If retention is low, implementing an innovation lab, accelerator program or venture capital arm can help. Again, Dan has a caveat. “Relying solely on your lab for innovation solutions is not going to work for you. Research on all venture capital companies in the US shows that 65% of all ideas return between 0 and 1x the initial investment. So in a best case scenario they’re just going to break even. That’s why just having that lab isn’t enough - innovation needs to happen at scale.”
Referral
If you’ve got a good percentage of ideas making it to market, isn’t that a sign of success? Yes, but it’s not enough. In the referral phase of the funnel, you need to ask: is your innovation ecosystem evergreen? Are you generating perpetual ideas? How many new ideas have grown from existing ideas?

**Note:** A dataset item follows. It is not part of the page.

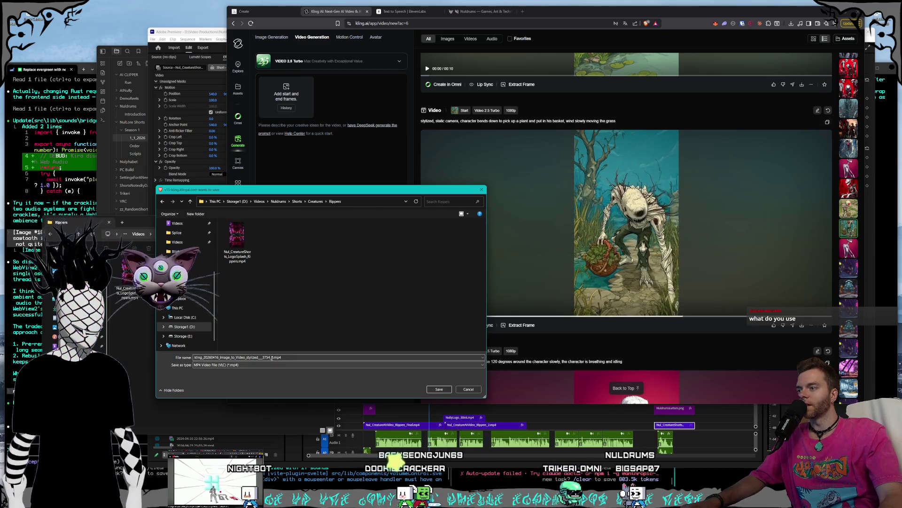
pyautogui.click(439, 389)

Dan illustrates what an evergreen innovation system looks like. “Your product teams go ahead and build one idea and, as they are building, they stumble upon some interesting learnings and start creating a new growth avenue from that. Maybe a new team needs to be formed because they’ve uncovered something really interesting.“
If this is a problem area, it’s time to get people talking. “Run internal conferences. If you’re running a company on multiple time zones maybe it’s a good idea to have everyone meet once a year, have people cross-pollinate. Enter competitions. Send your teams to startup weekends, conferences and such to get them inspired and talking to other like minded people.”
Revenue
Finally, you definitely want to measure revenue: how much money does your ecosystem generate?
While there are several KPIs to look at here, Dan’s favorite is this: how much money have you generated in the past 3 years from ideas you launched 3 years ago?
“Some companies have this particular KPI as a performance indicator for managers or VPs,” he says. “You might be really strong at measuring your financial expectations for the core business, but if you’re not meeting your financial expectations for this particular KPI it means you are not addressing the innovation problem. You are not growing your company.”
Joint ventures and collaborations with other companies can help address issues in the revenue phase. Mergers and acquisitions can also help, as long as you do your due diligence. “Acquiring a company is not enough. You need to make sure it makes sense. Can you grow it? Is it sustainable within your ecosystem? Validate before you acquire.”
Taking a holistic view
Just like a doctor needs to look at a variety of factors before making a diagnosis, you too have to take a holistic view of your entire innovation ecosystem before you decide on a course of action. Dan reminds us:
“Just looking at what we could do next - that next Train The Trainer, that next lab, that next management training, that next executive challenge - it’s not enough. You need to understand it in the context of your entire ecosystem. Does it make sense? Is it something we’ll actually benefit from as a company?
And most importantly, does it fit with all the other parts? Think of the LEGO. Does this brick fit with all the other bricks that are already laid down?
Does it contribute to the end result we’re going for? If not, don’t do it.”